Repeat word for word the part of the Slashdot thread on Apple's Panther-only security fixes starting at "So to me this" and ending at "at all surprised.".

Passage shown |

+ + + +

Slashdot Mirror

← Back to Stories (view on slashdot.org)

Apple Forcing Panther Upgrade for Security Patch

Posted by CmdrTaco on from the well-thats-a-bit-stingy dept.

The Raindog writes "I noticed over at Tech Report that Apple is apparently only offering its latest round of OS X security fixes to Panther users, leaving older versions of OS X out in the cold. " Update: 10/31 by J : But see the next day's story.

2 of 605 comments (clear)

  1. Have you looked at the details of the bugs? by masonbrown · · Score: 4, Interesting

    From the site at @stake....

    Release: 10.28.03
    Name: Long argv[] Buffer Overflow
    Application: Mac OS X
    Platforms: Mac OS X 10.2.8 and below
    Severity: Attacker can crash Mac OS X and possibly execute commands as root
    Author: Matt Miller and Dave G.
    Overview: It is possible to cause the Mac OS X kernel to crash by specifying a long command line argument. While this primarily affects local users there may be conditions where this situation is remotely exploitable if a program which receives network input spawns another process with user input. It is possible to use this condition to dump small portions of memory back to an attacker.

    Release: 10.28.03
    Name: Systemic Insecure File Permissions
    Application: Finder (and many others)
    Platforms: Mac OS X 10.2.8 and below
    Severity: High
    Author: Dave G.
    Overview: Many applications are installed onto Mac OS X systems with insecure file permissions. This is due to two distinct classes of problems:

    A security issue regarding DMG files managed by Mac OS X
    Insecure file permissions packaged by different vendors
    The result is that many of the files and directories that compose various applications are globally writable. This allows attackers with filesystem access to an OS X machine to replace binaries and obtain additional privileges from unsuspecting users, who may run the replaced version of the binary.

    Release: 10.28.03
    Name: Arbitrary File Overwrite via Core Files
    Application: Kernel
    Platforms: Mac OS X 10.2.8 and below
    Severity: High
    Author: Dave G.
    Overview: In the event a system is running with core files enabled, attackers with interactive shell access can overwrite arbitrary files, and read core files created by root owned processes. This may result in sensitive information like authentication credentials being compromised.

    Yeah, they're bugs, and yeah, it's possible. But don't these phrases kinda limit the scope?

    "While this primarily affects local users"

    "This allows attackers with filesystem access"

    "attackers with interactive shell access"

    So to me this doesn't mean the end of the world, or that all my data is wide open and exploitable from the public internet. I'm guessing they'll patch it when they can, and the fact that it's patched in X.3 probably means they're using a different release of the software in question that is inherently invulnerable to these issues.

  2. Great reporting, guys. by Raptor+CK · · Score: 3, Interesting

    So, you mean that a vulnerability in 10.3 has to exist in 10.2?

    It's not at all possible that with new functionality comes new bugs?

    The very title of this story indicates a lack of proper investigative journalism. Of course, this is /., so I'm not at all surprised.

    --
    Raptor
    "Procrastination is great. It gives me a lot more time to do things that I'm never going to do."

+ + + +

Exercise data |
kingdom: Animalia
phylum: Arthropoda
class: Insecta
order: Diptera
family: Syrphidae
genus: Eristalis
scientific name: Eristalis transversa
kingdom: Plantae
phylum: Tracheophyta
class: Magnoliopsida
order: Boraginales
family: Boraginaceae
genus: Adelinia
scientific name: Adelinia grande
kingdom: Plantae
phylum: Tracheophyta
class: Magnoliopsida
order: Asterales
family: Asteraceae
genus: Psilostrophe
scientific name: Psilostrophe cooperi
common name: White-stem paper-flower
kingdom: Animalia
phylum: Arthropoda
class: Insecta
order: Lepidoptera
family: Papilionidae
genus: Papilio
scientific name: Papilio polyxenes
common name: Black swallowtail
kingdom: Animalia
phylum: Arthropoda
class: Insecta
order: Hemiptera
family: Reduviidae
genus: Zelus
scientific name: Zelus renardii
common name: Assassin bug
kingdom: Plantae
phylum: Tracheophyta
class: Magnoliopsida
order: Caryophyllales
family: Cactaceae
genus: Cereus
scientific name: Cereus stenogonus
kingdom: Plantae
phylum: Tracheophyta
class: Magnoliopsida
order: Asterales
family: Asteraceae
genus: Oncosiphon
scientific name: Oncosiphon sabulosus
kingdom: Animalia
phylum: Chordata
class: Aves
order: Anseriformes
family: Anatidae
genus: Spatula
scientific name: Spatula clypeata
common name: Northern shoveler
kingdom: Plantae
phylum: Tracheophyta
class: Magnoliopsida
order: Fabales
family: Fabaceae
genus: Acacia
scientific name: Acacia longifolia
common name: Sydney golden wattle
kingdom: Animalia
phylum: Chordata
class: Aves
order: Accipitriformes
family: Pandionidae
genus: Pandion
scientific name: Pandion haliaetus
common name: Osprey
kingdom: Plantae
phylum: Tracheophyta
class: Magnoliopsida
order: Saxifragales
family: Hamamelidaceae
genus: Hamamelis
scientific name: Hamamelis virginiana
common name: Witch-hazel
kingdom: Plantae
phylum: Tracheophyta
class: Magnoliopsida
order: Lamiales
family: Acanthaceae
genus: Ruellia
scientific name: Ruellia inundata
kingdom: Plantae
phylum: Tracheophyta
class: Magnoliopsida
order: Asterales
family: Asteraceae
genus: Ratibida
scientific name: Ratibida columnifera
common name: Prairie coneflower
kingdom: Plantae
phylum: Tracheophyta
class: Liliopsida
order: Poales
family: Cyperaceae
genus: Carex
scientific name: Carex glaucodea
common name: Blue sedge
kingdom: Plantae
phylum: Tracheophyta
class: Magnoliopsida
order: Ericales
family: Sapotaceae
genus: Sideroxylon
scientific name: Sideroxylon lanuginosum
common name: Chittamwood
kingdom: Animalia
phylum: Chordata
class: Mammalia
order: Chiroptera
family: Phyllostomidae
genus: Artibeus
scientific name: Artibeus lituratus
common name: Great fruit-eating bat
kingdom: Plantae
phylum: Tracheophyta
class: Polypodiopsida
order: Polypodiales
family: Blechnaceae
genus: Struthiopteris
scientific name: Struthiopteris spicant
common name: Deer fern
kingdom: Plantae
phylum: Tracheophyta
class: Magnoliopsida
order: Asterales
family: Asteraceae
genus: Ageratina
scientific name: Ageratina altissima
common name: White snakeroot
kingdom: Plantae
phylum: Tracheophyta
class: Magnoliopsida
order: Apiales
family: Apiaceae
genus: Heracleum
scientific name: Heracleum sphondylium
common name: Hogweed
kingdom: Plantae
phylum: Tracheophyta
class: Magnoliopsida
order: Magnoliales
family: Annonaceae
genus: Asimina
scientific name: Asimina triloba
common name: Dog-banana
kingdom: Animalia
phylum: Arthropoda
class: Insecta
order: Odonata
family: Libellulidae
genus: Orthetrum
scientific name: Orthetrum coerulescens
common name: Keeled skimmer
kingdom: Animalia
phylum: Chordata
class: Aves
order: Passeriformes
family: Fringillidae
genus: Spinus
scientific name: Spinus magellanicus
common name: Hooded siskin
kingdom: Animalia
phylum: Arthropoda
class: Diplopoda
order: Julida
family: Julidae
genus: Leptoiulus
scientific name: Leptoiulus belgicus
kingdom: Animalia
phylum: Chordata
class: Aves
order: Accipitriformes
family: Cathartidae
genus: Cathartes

+ + + +

Finished exercise |
So to me this doesn't mean the end of the world, or that all my data is wide open and exploitable from the public internet. I'm guessing they'll patch it when they can, and the fact that it's patched in X.3 probably means they're using a different release of the software in question that is inherently invulnerable to these issues.

  2. Great reporting, guys. by Raptor+CK · · Score: 3, Interesting

    So, you mean that a vulnerability in 10.3 has to exist in 10.2?

    It's not at all possible that with new functionality comes new bugs?

    The very title of this story indicates a lack of proper investigative journalism. Of course, this is /., so I'm not at all surprised.